请照抄下列记录中从开头起、一直到含有“Kolokuma/Opokuma, Bayelsa, Nigeria, rotated”的那一行（含该行）为止的各行，答案中不要包含图片。

源数据:
◆ ◆ ◆ ◆
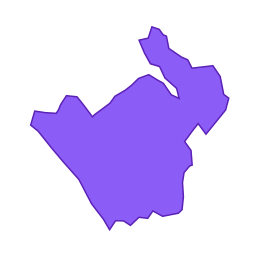 Fasoula Pafou, Paphos, Cyprus, rotated 96°
{"feature_id": "46923920B40214327074484", "entity_name": "Fasoula Pafou", "entity_type": "district", "adm_level": 2, "iso_a3": "CYP", "parent_name": "Cyprus", "parent_adm1": "Paphos", "projection": "albers", "projection_center": [32.631, 34.747], "detail": "fine", "context": "isolated", "style": "filled", "palette": "violet", "viewbox_px": 256, "rotation_deg": 96, "n_neighbors": 0, "source": "geoboundaries", "source_scale": "gbopen_adm2", "svg_char_len": 971}
<svg xmlns="http://www.w3.org/2000/svg" viewBox="0 0 256 256"><g transform="rotate(96 128 128)"><path d="M231.1,135.7L221.6,130.7L220.8,122.9L224.6,115.4L215.7,107.8L215.7,98.9L207.9,94.6L212.2,84.3L207.4,68.9L203.8,65.9L203.6,65.7L190.7,65.7L176.5,68.1L166.5,67.6L159.3,62.7L158.2,60.3L143.7,63.0L135.6,70.3L124.9,64.1L116.3,58.7L126.0,49.8L113.1,41.4L99.9,32.8L87.8,30.9L84.6,36.3L67.1,41.7L57.2,50.1L61.8,70.6L54.0,75.7L51.8,82.4L48.3,88.9L44.6,95.7L32.6,99.4L31.7,102.7L26.6,107.3L24.9,114.8L36.5,117.3L39.5,126.2L51.8,119.4L61.8,112.4L63.6,103.0L74.4,96.5L83.5,83.8L93.2,80.3L90.5,88.4L79.8,97.6L77.3,103.5L72.8,112.9L77.6,122.7L85.1,128.9L90.8,134.8L97.8,144.3L105.3,148.6L118.2,162.6L120.6,164.5L108.2,176.1L102.3,182.0L102.3,192.6L111.7,197.4L117.4,199.1L120.9,200.9L121.4,212.0L120.9,222.5L134.8,225.0L135.3,225.1L140.6,217.0L155.5,202.3L168.3,189.0L184.4,171.4L207.2,156.3L221.3,142.9L231.1,135.7Z" fill="#8b5cf6" stroke="#5b21b6" stroke-width="1.5"/></g></svg>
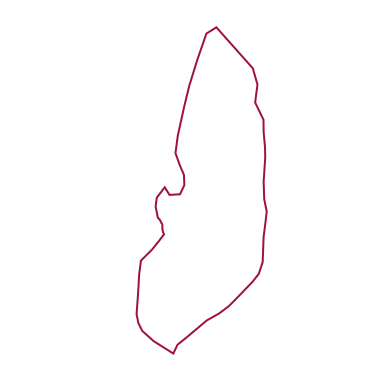 Kolokuma/Opokuma, Bayelsa, Nigeria, rotated 144°
{"feature_id": "59680162B30593466404451", "entity_name": "Kolokuma/Opokuma", "entity_type": "district", "adm_level": 2, "iso_a3": "NGA", "parent_name": "Nigeria", "parent_adm1": "Bayelsa", "projection": "orthographic", "projection_center": [6.286, 5.067], "detail": "fine", "context": "isolated", "style": "outline", "palette": "rose", "viewbox_px": 384, "rotation_deg": 144, "n_neighbors": 0, "source": "geoboundaries", "source_scale": "gbopen_adm2", "svg_char_len": 1079}
<svg xmlns="http://www.w3.org/2000/svg" viewBox="0 0 384 384"><g transform="rotate(144 192 192)"><path d="M75.5,310.9L87.2,311.7L109.9,295.9L131.7,279.6L148.3,265.5L158.6,256.4L170.6,245.7L182.5,233.2L186.2,220.6L188.5,210.5L190.2,208.0L194.1,202.1L203.0,197.2L211.9,202.9L211.3,211.8L212.8,211.4L223.8,208.1L230.0,201.6L234.8,191.1L234.3,189.0L234.5,188.5L234.5,187.3L234.6,186.7L234.7,186.0L235.0,185.2L234.9,184.3L235.1,183.2L238.0,178.9L238.9,176.9L239.2,175.6L239.5,174.2L247.8,171.7L250.5,171.0L258.6,168.8L258.9,168.8L273.7,166.5L273.9,166.2L283.8,155.7L288.3,150.1L290.8,147.0L298.3,138.0L308.6,125.8L308.8,125.4L312.4,117.6L312.7,115.8L313.9,108.9L310.7,93.9L302.1,72.3L293.4,77.0L280.9,77.6L258.6,79.2L255.5,79.4L241.3,77.8L229.3,78.0L219.4,79.6L208.1,81.6L203.1,82.5L198.4,83.3L196.5,83.6L186.1,86.5L176.1,93.7L169.9,101.5L161.1,112.8L159.1,115.0L152.3,122.2L143.1,132.2L137.7,143.9L128.0,158.2L118.1,170.1L115.2,173.6L112.6,176.7L106.8,185.0L98.8,198.4L91.7,208.4L88.3,227.3L75.9,240.4L70.1,256.3L75.5,310.9Z" fill="none" stroke="#9f1239" stroke-width="2"/></g></svg>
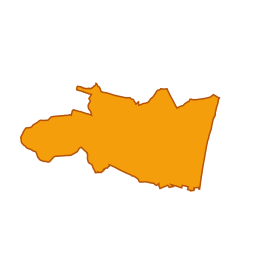 Ilisesti, Suceava, Romania, rotated 27°
{"feature_id": "2599482B56962493050937", "entity_name": "Ilisesti", "entity_type": "district", "adm_level": 2, "iso_a3": "ROU", "parent_name": "Romania", "parent_adm1": "Suceava", "projection": "mercator", "projection_center": [26.04, 47.611], "detail": "fine", "context": "isolated", "style": "filled", "palette": "amber", "viewbox_px": 256, "rotation_deg": 27, "n_neighbors": 0, "source": "geoboundaries", "source_scale": "gbopen_adm2", "svg_char_len": 5687}
<svg xmlns="http://www.w3.org/2000/svg" viewBox="0 0 256 256"><g transform="rotate(27 128 128)"><path d="M64.7,196.5L66.4,196.1L66.8,196.1L67.7,196.1L68.2,196.0L68.9,195.5L69.6,195.2L71.3,194.9L72.4,194.5L73.1,194.0L73.5,193.4L74.8,188.3L75.3,187.2L75.7,186.6L77.1,185.6L89.0,178.5L89.6,178.0L90.4,177.0L93.1,172.9L93.5,172.1L93.6,171.3L93.7,169.7L93.8,168.5L94.2,167.6L94.8,166.7L95.1,166.4L97.8,167.3L103.0,168.7L103.0,169.2L104.2,170.2L105.5,173.3L106.7,174.9L108.5,176.7L110.2,176.9L111.6,176.9L112.6,177.3L113.8,178.1L115.0,179.4L117.2,180.9L118.5,182.1L118.8,181.9L119.4,182.6L120.2,182.1L120.6,181.3L121.0,181.5L121.5,181.4L121.4,180.7L121.6,180.6L122.6,180.6L124.3,179.9L124.5,179.0L125.2,178.2L125.2,176.9L125.0,176.2L125.2,175.7L125.4,175.8L125.7,176.0L126.0,175.9L125.7,174.8L126.0,174.5L126.3,173.9L127.2,173.3L127.8,173.1L128.0,172.5L127.9,171.8L128.6,170.7L128.7,170.0L128.0,169.2L134.2,168.9L140.1,169.1L145.7,168.9L147.9,168.8L151.8,168.5L152.8,168.9L153.6,168.8L154.9,168.3L158.0,168.6L159.3,168.8L160.9,169.3L161.6,170.1L162.0,170.4L162.5,170.7L162.8,170.7L163.2,170.7L167.9,168.1L168.7,167.7L169.1,167.6L169.5,167.5L172.8,166.7L176.3,165.6L177.2,166.0L177.6,166.1L178.8,166.1L179.5,166.2L180.7,163.7L181.4,164.9L182.1,165.7L184.0,167.4L187.8,162.9L189.4,161.0L191.7,162.2L192.9,161.2L194.8,159.7L192.4,158.9L198.5,157.6L203.0,157.0L202.5,154.4L208.4,153.0L209.1,155.8L212.3,155.1L212.4,155.5L215.0,153.7L214.6,152.8L214.9,152.5L214.0,151.4L217.8,149.0L218.7,150.2L219.5,150.0L219.4,149.8L219.0,148.4L218.6,147.3L216.1,140.1L215.3,137.8L213.7,132.8L212.8,130.2L211.6,126.2L209.1,117.9L208.2,115.3L207.8,113.7L205.9,107.6L205.3,105.2L204.6,102.4L204.5,101.4L204.5,100.6L203.9,99.0L203.4,96.5L203.4,96.2L203.0,94.1L202.9,93.6L202.8,93.1L202.8,92.8L202.8,92.3L202.8,91.5L202.6,91.2L202.0,89.2L201.6,88.0L200.9,85.4L200.6,84.5L200.6,84.0L200.4,83.3L200.2,82.9L200.0,81.9L199.7,80.9L199.9,80.6L200.0,80.3L200.0,80.0L199.9,79.8L199.8,79.7L199.7,79.3L199.7,79.2L199.7,78.9L199.9,78.7L200.0,78.0L199.9,77.7L199.8,77.0L199.8,76.8L199.7,76.5L199.7,76.3L199.1,75.7L198.6,73.6L198.4,73.0L198.3,72.5L197.6,69.7L197.5,69.0L197.2,67.9L197.1,67.0L197.0,66.3L197.0,65.8L196.6,64.6L196.5,64.1L196.3,63.3L195.8,62.3L195.7,62.0L195.8,61.5L195.7,61.0L195.7,60.7L195.8,59.9L195.8,59.7L193.5,59.9L191.6,59.6L190.7,59.6L190.0,59.6L189.7,59.6L188.9,59.5L187.5,62.8L187.1,63.3L183.9,66.1L183.0,66.8L182.4,67.3L179.1,69.6L178.4,70.0L177.0,71.1L174.0,72.9L172.6,73.4L171.1,73.7L170.6,73.9L170.4,74.0L170.2,74.3L170.3,75.4L170.2,76.4L168.8,78.4L167.9,80.0L167.5,80.8L167.1,82.4L166.8,83.0L166.5,83.5L165.4,84.3L165.1,84.6L163.4,86.8L162.5,88.1L159.4,85.9L156.3,83.7L151.0,80.0L146.7,76.8L144.9,75.3L143.2,76.6L142.4,77.0L139.3,78.2L139.3,78.8L139.0,79.4L138.2,80.2L137.4,80.8L137.2,81.1L137.1,81.3L136.9,81.8L136.9,82.2L136.8,82.9L136.6,85.3L136.2,88.9L135.6,90.2L135.5,90.3L134.9,92.3L134.7,93.2L134.6,94.3L134.4,95.5L134.3,95.8L133.7,96.6L132.7,97.7L130.8,99.0L130.1,99.7L127.8,102.5L127.0,102.6L126.7,101.9L126.4,101.6L125.8,100.3L125.5,99.9L125.4,100.0L124.4,102.5L124.3,103.1L124.2,103.2L123.5,102.6L119.7,100.2L117.7,100.6L117.4,100.6L116.1,100.1L115.9,100.1L115.2,100.5L114.6,101.0L113.8,101.3L112.2,102.1L101.6,104.9L93.9,106.2L89.4,107.5L87.4,107.7L85.2,105.4L84.9,105.2L83.2,104.4L83.0,104.5L82.5,104.5L82.1,104.4L80.4,103.1L80.0,102.8L79.6,102.7L79.1,102.7L79.1,102.8L79.5,102.9L79.8,103.0L79.9,103.3L79.7,103.9L79.6,104.2L79.4,104.6L79.3,104.9L79.3,105.5L78.8,106.0L78.6,106.3L78.5,106.8L78.4,107.4L78.3,107.7L78.1,107.9L77.8,108.3L77.8,108.5L77.6,108.6L77.4,109.4L77.3,109.6L77.1,109.8L76.8,109.9L76.4,109.9L76.2,110.2L75.9,110.3L75.5,110.3L75.0,110.4L75.0,110.6L74.6,111.0L73.7,111.3L73.3,111.6L72.7,111.9L72.5,112.1L72.2,112.2L71.8,112.2L71.3,112.3L71.0,112.3L70.8,112.4L70.6,112.7L70.4,112.9L70.2,112.9L69.8,112.6L69.5,112.5L68.9,112.6L68.6,112.8L68.4,112.8L67.9,112.7L67.7,112.6L67.3,112.7L67.0,112.9L65.9,113.1L65.4,113.4L64.5,113.6L64.4,113.7L64.2,113.8L64.1,114.1L64.0,114.4L64.0,114.6L64.2,115.1L64.2,115.5L64.7,116.2L64.7,116.3L64.6,116.5L64.7,116.9L64.8,117.0L65.0,117.2L65.3,117.2L65.7,117.2L66.2,117.1L67.8,116.7L68.2,116.6L68.8,116.4L69.1,116.3L70.4,116.3L71.0,116.1L71.4,115.9L71.6,115.9L71.8,116.1L72.0,116.1L72.7,116.0L73.0,115.8L73.4,115.7L74.0,115.9L75.1,115.6L75.8,115.5L76.5,115.3L77.2,115.3L77.6,115.3L78.1,115.3L78.8,115.0L79.3,114.9L79.9,114.7L80.2,114.7L80.1,115.1L80.1,115.7L80.0,116.7L80.0,118.2L79.8,118.7L79.8,119.5L80.2,119.9L81.0,120.2L81.9,120.7L82.1,121.1L82.2,121.4L82.2,121.8L82.3,122.1L82.3,122.4L82.1,123.4L82.1,124.1L82.1,124.9L82.2,125.6L82.4,126.3L82.9,127.2L83.5,127.9L84.2,128.7L85.3,129.3L86.8,130.0L87.2,130.2L87.7,130.7L89.0,132.4L89.8,133.2L87.9,133.4L86.8,133.5L86.2,133.5L85.7,133.7L84.0,134.1L78.7,134.9L77.0,135.4L72.7,136.2L71.8,136.5L71.0,136.6L70.9,136.8L71.1,137.0L70.9,137.5L70.6,138.0L71.1,139.9L71.4,141.8L71.7,142.4L70.9,142.4L70.1,142.6L69.4,143.5L67.2,144.8L65.6,145.7L64.5,146.6L63.7,147.0L62.4,147.8L56.5,151.5L54.4,153.2L54.0,154.4L53.8,155.3L53.4,156.7L53.0,157.5L51.8,158.1L51.2,158.5L50.4,159.1L49.0,159.7L48.7,160.0L47.3,160.4L46.5,160.9L45.7,161.8L45.4,162.5L45.0,163.7L44.5,164.5L43.6,165.9L43.0,166.9L42.4,167.8L42.0,168.5L42.0,168.9L41.8,170.2L41.2,171.3L40.4,172.2L37.1,174.3L36.9,175.2L36.7,176.8L36.5,178.5L36.7,180.6L36.6,183.3L36.7,184.6L36.9,185.5L37.1,185.7L37.6,186.1L38.7,188.0L39.2,188.7L39.9,189.4L42.2,190.4L43.2,190.7L44.4,190.7L45.2,190.9L46.2,191.5L47.6,191.7L50.2,191.4L51.1,191.2L52.5,191.3L53.6,191.5L54.0,191.5L54.8,191.4L55.5,191.1L55.8,191.1L56.9,191.3L58.1,192.2L59.9,194.1L60.5,194.6L61.8,195.3L61.7,195.4L63.7,196.2L64.7,196.5Z" fill="#f59e0b" stroke="#b45309" stroke-width="1.5"/></g></svg>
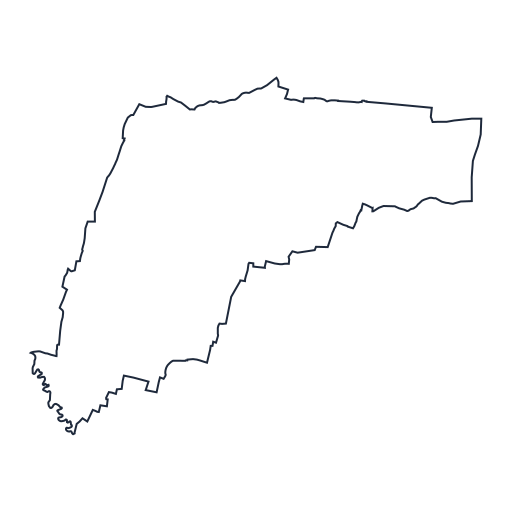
◆ ◆ ◆ ◆
参考答案:
 Fasoula Pafou, Paphos, Cyprus, rotated 96°
{"feature_id": "46923920B40214327074484", "entity_name": "Fasoula Pafou", "entity_type": "district", "adm_level": 2, "iso_a3": "CYP", "parent_name": "Cyprus", "parent_adm1": "Paphos", "projection": "albers", "projection_center": [32.631, 34.747], "detail": "fine", "context": "isolated", "style": "filled", "palette": "violet", "viewbox_px": 256, "rotation_deg": 96, "n_neighbors": 0, "source": "geoboundaries", "source_scale": "gbopen_adm2", "svg_char_len": 971}
<svg xmlns="http://www.w3.org/2000/svg" viewBox="0 0 256 256"><g transform="rotate(96 128 128)"><path d="M231.1,135.7L221.6,130.7L220.8,122.9L224.6,115.4L215.7,107.8L215.7,98.9L207.9,94.6L212.2,84.3L207.4,68.9L203.8,65.9L203.6,65.7L190.7,65.7L176.5,68.1L166.5,67.6L159.3,62.7L158.2,60.3L143.7,63.0L135.6,70.3L124.9,64.1L116.3,58.7L126.0,49.8L113.1,41.4L99.9,32.8L87.8,30.9L84.6,36.3L67.1,41.7L57.2,50.1L61.8,70.6L54.0,75.7L51.8,82.4L48.3,88.9L44.6,95.7L32.6,99.4L31.7,102.7L26.6,107.3L24.9,114.8L36.5,117.3L39.5,126.2L51.8,119.4L61.8,112.4L63.6,103.0L74.4,96.5L83.5,83.8L93.2,80.3L90.5,88.4L79.8,97.6L77.3,103.5L72.8,112.9L77.6,122.7L85.1,128.9L90.8,134.8L97.8,144.3L105.3,148.6L118.2,162.6L120.6,164.5L108.2,176.1L102.3,182.0L102.3,192.6L111.7,197.4L117.4,199.1L120.9,200.9L121.4,212.0L120.9,222.5L134.8,225.0L135.3,225.1L140.6,217.0L155.5,202.3L168.3,189.0L184.4,171.4L207.2,156.3L221.3,142.9L231.1,135.7Z" fill="#8b5cf6" stroke="#5b21b6" stroke-width="1.5"/></g></svg>
 Kolokuma/Opokuma, Bayelsa, Nigeria, rotated 144°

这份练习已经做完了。